Assignment | What you produce should match the records below precisely, except that images are removed.

▬▬▬▬▬▬

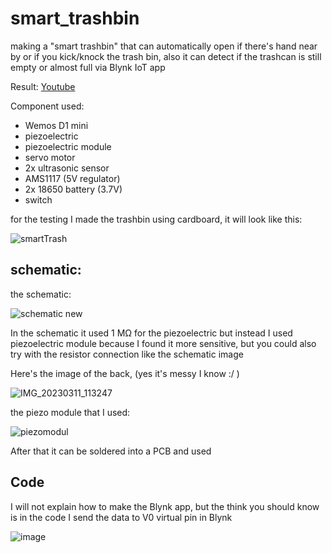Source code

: # smart_trashbin

making a "smart trashbin" that can automatically open if there's hand near by or if you kick/knock the trash bin, also it can detect if the trashcan is still empty or almost full via Blynk IoT app

Result: [Youtube](https://youtu.be/D5NwpHVRmEs)

Component used:
- Wemos D1 mini
- piezoelectric
- piezoelectric module
- servo motor
- 2x ultrasonic sensor
- AMS1117 (5V regulator)
- 2x 18650 battery (3.7V)
- switch


for the testing I made the trashbin using cardboard, it will look like this:

![smartTrash](https://user-images.githubusercontent.com/105662575/224465232-4e87f00f-9a2a-491c-8eb9-217286939902.jpg)


## schematic:

the schematic:

![schematic new](https://user-images.githubusercontent.com/105662575/224465222-6e38b0c4-1f0a-4fcf-b59c-95ffcd8f3179.png)


In the schematic it used 1 MΩ for the piezoelectric but instead I used piezoelectric module because I found it more sensitive, but you could also try with the resistor connection like the schematic image

Here's the image of the back, (yes it's messy I know :/ )

![IMG_20230311_113247](https://user-images.githubusercontent.com/105662575/224486526-66ef09a7-9b49-4362-8640-d6eefc5d87fa.jpg)


the piezo module that I used:

![piezomodul](https://user-images.githubusercontent.com/105662575/223737358-cd96f87f-9d74-49e9-adb6-5efe5d64262e.jpg)

After that it can be soldered into a PCB and used

## Code

I will not explain how to make the Blynk app, but the think you should know is in the code I send the data to V0 virtual pin in Blynk

![image](https://user-images.githubusercontent.com/105662575/224479754-273ff7a8-3b13-45ee-b1a0-0db3b39b7ede.png)

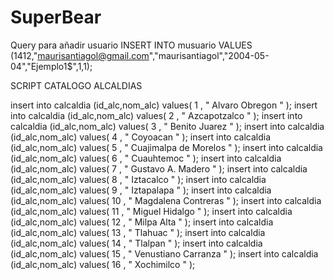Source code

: # SuperBear
Query para añadir usuario 
INSERT INTO musuario VALUES (1412,"maurisantiagol@gmail.com","maurisantiagol","2004-05-04","Ejemplo1$",1,1);


SCRIPT CATALOGO ALCALDIAS

insert into calcaldia (id_alc,nom_alc) values(	1	,	"	Alvaro Obregon	"	);
insert into calcaldia (id_alc,nom_alc) values(	2	,	"	Azcapotzalco	"	);
insert into calcaldia (id_alc,nom_alc) values(	3	,	"	Benito Juarez	"	);
insert into calcaldia (id_alc,nom_alc) values(	4	,	"	Coyoacan	"	);
insert into calcaldia (id_alc,nom_alc) values(	5	,	"	Cuajimalpa de Morelos	"	);
insert into calcaldia (id_alc,nom_alc) values(	6	,	"	Cuauhtemoc	"	);
insert into calcaldia (id_alc,nom_alc) values(	7	,	"	Gustavo A. Madero	"	);
insert into calcaldia (id_alc,nom_alc) values(	8	,	"	Iztacalco	"	);
insert into calcaldia (id_alc,nom_alc) values(	9	,	"	Iztapalapa	"	);
insert into calcaldia (id_alc,nom_alc) values(	10	,	"	Magdalena Contreras	"	);
insert into calcaldia (id_alc,nom_alc) values(	11	,	"	Miguel Hidalgo	"	);
insert into calcaldia (id_alc,nom_alc) values(	12	,	"	Milpa Alta	"	);
insert into calcaldia (id_alc,nom_alc) values(	13	,	"	Tlahuac	"	);
insert into calcaldia (id_alc,nom_alc) values(	14	,	"	Tlalpan	"	);
insert into calcaldia (id_alc,nom_alc) values(	15	,	"	Venustiano Carranza	"	);
insert into calcaldia (id_alc,nom_alc) values(	16	,	"	Xochimilco	"	);


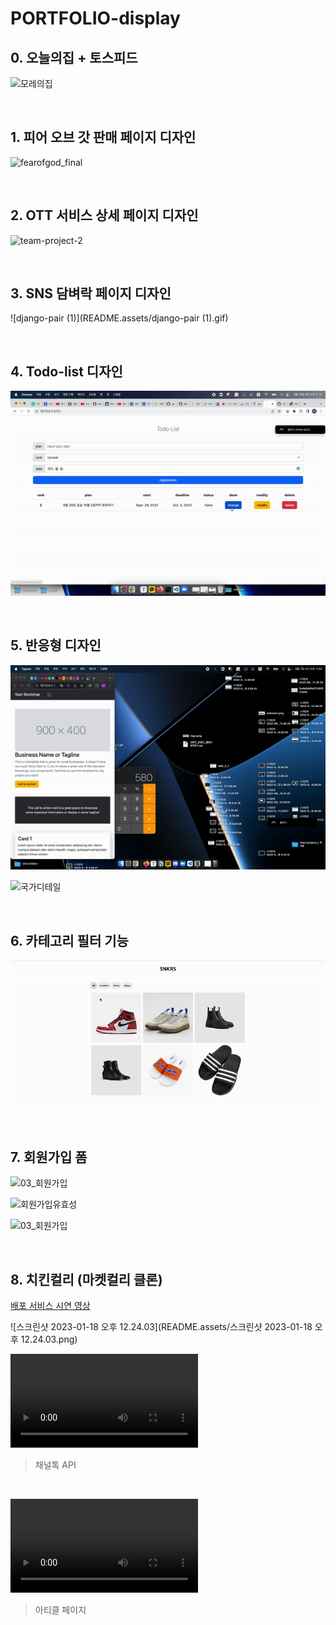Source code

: # PORTFOLIO-display



## 0. 오늘의집 + 토스피드

![모레의집](README.assets/모레의집.gif)

<br>

## 1. 피어 오브 갓 판매 페이지 디자인

![fearofgod_final](README.assets/fearofgod_final.gif)

<br>

## 2. OTT 서비스 상세 페이지 디자인

![team-project-2](README.assets/팀프2최종.gif)

<br>

## 3. SNS 담벼락 페이지 디자인 

![django-pair (1)](README.assets/django-pair (1).gif)

<br>

## 4. Todo-list 디자인

![practice04](README.assets/practice04.gif)

<br>

## 5. 반응형 디자인

![web-07](README.assets/web-07.gif)

![국가디테일](README.assets/국가디테일-4010819.gif)

<br>

## 6. 카테고리 필터 기능

![1](README.assets/1.gif)

<br>

## 7. 회원가입 폼

![03_회원가입](README.assets/03_회원가입.gif)

![회원가입유효성](README.assets/회원가입유효성.gif)

![03_회원가입](README.assets/아이디중복.gif)

<br>

## 8. 치킨컬리 (마켓컬리 클론)

[배포 서비스 시연 영상](https://www.youtube.com/watch?v=9K4vOyYXk3g)

![스크린샷 2023-01-18 오후 12.24.03](README.assets/스크린샷 2023-01-18 오후 12.24.03.png)

<video src="../../PJT/치킨컬리/화면 기록 2022-11-23 오후 4.54.39.mov"></video>

> 채널톡 API

<br>

<video src="../../PJT/치킨컬리/화면 기록 2022-11-15 오후 11.45.00.mov"></video>

> 아티클 페이지

<br>
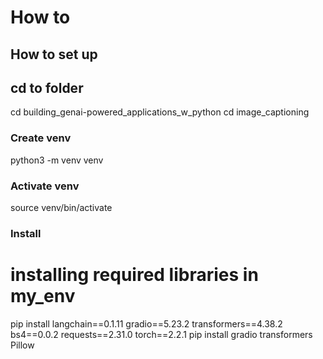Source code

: # How to

## How to set up

## cd to folder
cd building_genai-powered_applications_w_python
cd image_captioning

### Create venv
python3 -m venv venv

### Activate venv
source venv/bin/activate

### Install 
# installing required libraries in my_env
pip install langchain==0.1.11 gradio==5.23.2 transformers==4.38.2 bs4==0.0.2 requests==2.31.0 torch==2.2.1
pip install gradio transformers Pillow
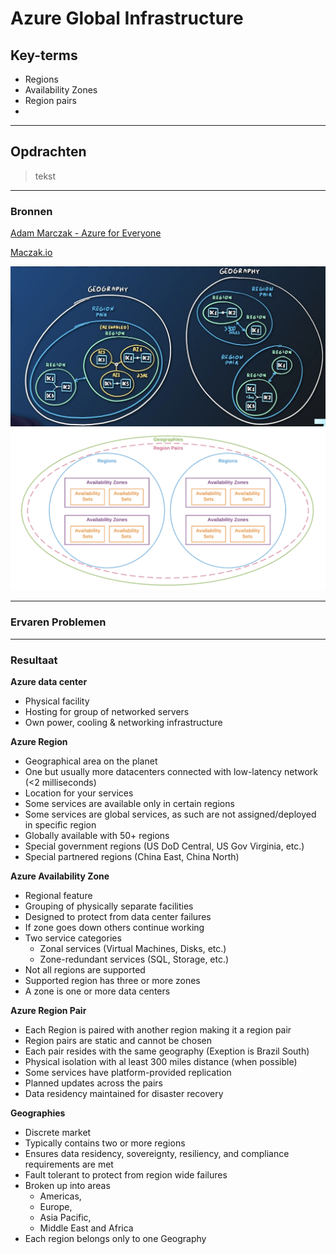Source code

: # Azure Global Infrastructure

## Key-terms
- Regions
- Availability Zones
- Region pairs
- 
---
## Opdrachten
>tekst
---

### Bronnen

[Adam Marczak - Azure for Everyone
](https://www.youtube.com/watch?v=C-nNw1mGwzE)

[Maczak.io](https://marczak.io/az-900/episode-07/cheat-sheet/)

![afbeeldingAzureMap](../00_includes/04_Azure_1/01_Azure_Global_Infrastructure/AzureInfrastructure.png)
![afbeeldingAzureRegion](../00_includes/04_Azure_1/01_Azure_Global_Infrastructure/AzureMap.png)


---

### Ervaren Problemen

---
### Resultaat

**Azure data center**
- Physical facility
- Hosting for group of networked servers
- Own power, cooling & networking infrastructure

**Azure Region**
- Geographical area on the planet
- One but usually more datacenters connected with low-latency network (<2 milliseconds)
- Location for your services
- Some services are available only in certain regions
- Some services are global services, as such are not assigned/deployed in specific region
- Globally available with 50+ regions
- Special government regions (US DoD Central, US Gov Virginia, etc.)
- Special partnered regions (China East, China North)

**Azure Availability Zone**
- Regional feature
- Grouping of physically separate facilities
- Designed to protect from data center failures
- If zone goes down others continue working
- Two service categories
    - Zonal services (Virtual Machines, Disks, etc.)
    - Zone-redundant services (SQL, Storage, etc.)
- Not all regions are supported
- Supported region has three or more zones
- A zone is one or more data centers

**Azure Region Pair**
- Each Region is paired with another region making it a region pair
- Region pairs are static and cannot be chosen
- Each pair resides with the same geography (Exeption is Brazil South)
- Physical isolation with al least 300 miles distance (when possible)
- Some services have platform-provided replication 
- Planned updates across the pairs
- Data residency maintained for disaster recovery

**Geographies**
- Discrete market
- Typically contains two or more regions
- Ensures data residency, sovereignty, resiliency, and compliance requirements are met
- Fault tolerant to protect from region wide failures
- Broken up into areas
    - Americas,
    - Europe,
    - Asia Pacific,
    - Middle East and Africa
- Each region belongs only to one Geography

▬▬▬▬▬▬

Task output |
Source code

: # smart_trashbin

making a "smart trashbin" that can automatically open if there's hand near by or if you kick/knock the trash bin, also it can detect if the trashcan is still empty or almost full via Blynk IoT app

Result: [Youtube](https://youtu.be/D5NwpHVRmEs)

Component used:
- Wemos D1 mini
- piezoelectric
- piezoelectric module
- servo motor
- 2x ultrasonic sensor
- AMS1117 (5V regulator)
- 2x 18650 battery (3.7V)
- switch


for the testing I made the trashbin using cardboard, it will look like this:

![smartTrash](https://user-images.githubusercontent.com/105662575/224465232-4e87f00f-9a2a-491c-8eb9-217286939902.jpg)


## schematic:

the schematic:

![schematic new](https://user-images.githubusercontent.com/105662575/224465222-6e38b0c4-1f0a-4fcf-b59c-95ffcd8f3179.png)


In the schematic it used 1 MΩ for the piezoelectric but instead I used piezoelectric module because I found it more sensitive, but you could also try with the resistor connection like the schematic image

Here's the image of the back, (yes it's messy I know :/ )

![IMG_20230311_113247](https://user-images.githubusercontent.com/105662575/224486526-66ef09a7-9b49-4362-8640-d6eefc5d87fa.jpg)


the piezo module that I used:

![piezomodul](https://user-images.githubusercontent.com/105662575/223737358-cd96f87f-9d74-49e9-adb6-5efe5d64262e.jpg)

After that it can be soldered into a PCB and used

## Code

I will not explain how to make the Blynk app, but the think you should know is in the code I send the data to V0 virtual pin in Blynk

![image](https://user-images.githubusercontent.com/105662575/224479754-273ff7a8-3b13-45ee-b1a0-0db3b39b7ede.png)

Source code

: # SuperBear
Query para añadir usuario 
INSERT INTO musuario VALUES (1412,"maurisantiagol@gmail.com","maurisantiagol","2004-05-04","Ejemplo1$",1,1);


SCRIPT CATALOGO ALCALDIAS

insert into calcaldia (id_alc,nom_alc) values(	1	,	"	Alvaro Obregon	"	);
insert into calcaldia (id_alc,nom_alc) values(	2	,	"	Azcapotzalco	"	);
insert into calcaldia (id_alc,nom_alc) values(	3	,	"	Benito Juarez	"	);
insert into calcaldia (id_alc,nom_alc) values(	4	,	"	Coyoacan	"	);
insert into calcaldia (id_alc,nom_alc) values(	5	,	"	Cuajimalpa de Morelos	"	);
insert into calcaldia (id_alc,nom_alc) values(	6	,	"	Cuauhtemoc	"	);
insert into calcaldia (id_alc,nom_alc) values(	7	,	"	Gustavo A. Madero	"	);
insert into calcaldia (id_alc,nom_alc) values(	8	,	"	Iztacalco	"	);
insert into calcaldia (id_alc,nom_alc) values(	9	,	"	Iztapalapa	"	);
insert into calcaldia (id_alc,nom_alc) values(	10	,	"	Magdalena Contreras	"	);
insert into calcaldia (id_alc,nom_alc) values(	11	,	"	Miguel Hidalgo	"	);
insert into calcaldia (id_alc,nom_alc) values(	12	,	"	Milpa Alta	"	);
insert into calcaldia (id_alc,nom_alc) values(	13	,	"	Tlahuac	"	);
insert into calcaldia (id_alc,nom_alc) values(	14	,	"	Tlalpan	"	);
insert into calcaldia (id_alc,nom_alc) values(	15	,	"	Venustiano Carranza	"	);
insert into calcaldia (id_alc,nom_alc) values(	16	,	"	Xochimilco	"	);


Source code

: # PORTFOLIO-display



## 0. 오늘의집 + 토스피드

![모레의집](README.assets/모레의집.gif)

<br>

## 1. 피어 오브 갓 판매 페이지 디자인

![fearofgod_final](README.assets/fearofgod_final.gif)

<br>

## 2. OTT 서비스 상세 페이지 디자인

![team-project-2](README.assets/팀프2최종.gif)

<br>

## 3. SNS 담벼락 페이지 디자인 

![django-pair (1)](README.assets/django-pair (1).gif)

<br>

## 4. Todo-list 디자인

![practice04](README.assets/practice04.gif)

<br>

## 5. 반응형 디자인

![web-07](README.assets/web-07.gif)

![국가디테일](README.assets/국가디테일-4010819.gif)

<br>

## 6. 카테고리 필터 기능

![1](README.assets/1.gif)

<br>

## 7. 회원가입 폼

![03_회원가입](README.assets/03_회원가입.gif)

![회원가입유효성](README.assets/회원가입유효성.gif)

![03_회원가입](README.assets/아이디중복.gif)

<br>

## 8. 치킨컬리 (마켓컬리 클론)

[배포 서비스 시연 영상](https://www.youtube.com/watch?v=9K4vOyYXk3g)

![스크린샷 2023-01-18 오후 12.24.03](README.assets/스크린샷 2023-01-18 오후 12.24.03.png)

<video src="../../PJT/치킨컬리/화면 기록 2022-11-23 오후 4.54.39.mov"></video>

> 채널톡 API

<br>

<video src="../../PJT/치킨컬리/화면 기록 2022-11-15 오후 11.45.00.mov"></video>

> 아티클 페이지

<br>
Source code

: # How to

## How to set up

## cd to folder
cd building_genai-powered_applications_w_python
cd image_captioning

### Create venv
python3 -m venv venv

### Activate venv
source venv/bin/activate

### Install 
# installing required libraries in my_env
pip install langchain==0.1.11 gradio==5.23.2 transformers==4.38.2 bs4==0.0.2 requests==2.31.0 torch==2.2.1
pip install gradio transformers Pillow
Source code

: # Azure Global Infrastructure

## Key-terms
- Regions
- Availability Zones
- Region pairs
- 
---
## Opdrachten
>tekst
---

### Bronnen

[Adam Marczak - Azure for Everyone
](https://www.youtube.com/watch?v=C-nNw1mGwzE)

[Maczak.io](https://marczak.io/az-900/episode-07/cheat-sheet/)

![afbeeldingAzureMap](../00_includes/04_Azure_1/01_Azure_Global_Infrastructure/AzureInfrastructure.png)
![afbeeldingAzureRegion](../00_includes/04_Azure_1/01_Azure_Global_Infrastructure/AzureMap.png)


---

### Ervaren Problemen

---
### Resultaat

**Azure data center**
- Physical facility
- Hosting for group of networked servers
- Own power, cooling & networking infrastructure

**Azure Region**
- Geographical area on the planet
- One but usually more datacenters connected with low-latency network (<2 milliseconds)
- Location for your services
- Some services are available only in certain regions
- Some services are global services, as such are not assigned/deployed in specific region
- Globally available with 50+ regions
- Special government regions (US DoD Central, US Gov Virginia, etc.)
- Special partnered regions (China East, China North)

**Azure Availability Zone**
- Regional feature
- Grouping of physically separate facilities
- Designed to protect from data center failures
- If zone goes down others continue working
- Two service categories
    - Zonal services (Virtual Machines, Disks, etc.)
    - Zone-redundant services (SQL, Storage, etc.)
- Not all regions are supported
- Supported region has three or more zones
- A zone is one or more data centers

**Azure Region Pair**
- Each Region is paired with another region making it a region pair
- Region pairs are static and cannot be chosen
- Each pair resides with the same geography (Exeption is Brazil South)
- Physical isolation with al least 300 miles distance (when possible)
- Some services have platform-provided replication 
- Planned updates across the pairs
- Data residency maintained for disaster recovery

**Geographies**
- Discrete market
- Typically contains two or more regions
- Ensures data residency, sovereignty, resiliency, and compliance requirements are met
- Fault tolerant to protect from region wide failures
- Broken up into areas
    - Americas,
    - Europe,
    - Asia Pacific,
    - Middle East and Africa
- Each region belongs only to one Geography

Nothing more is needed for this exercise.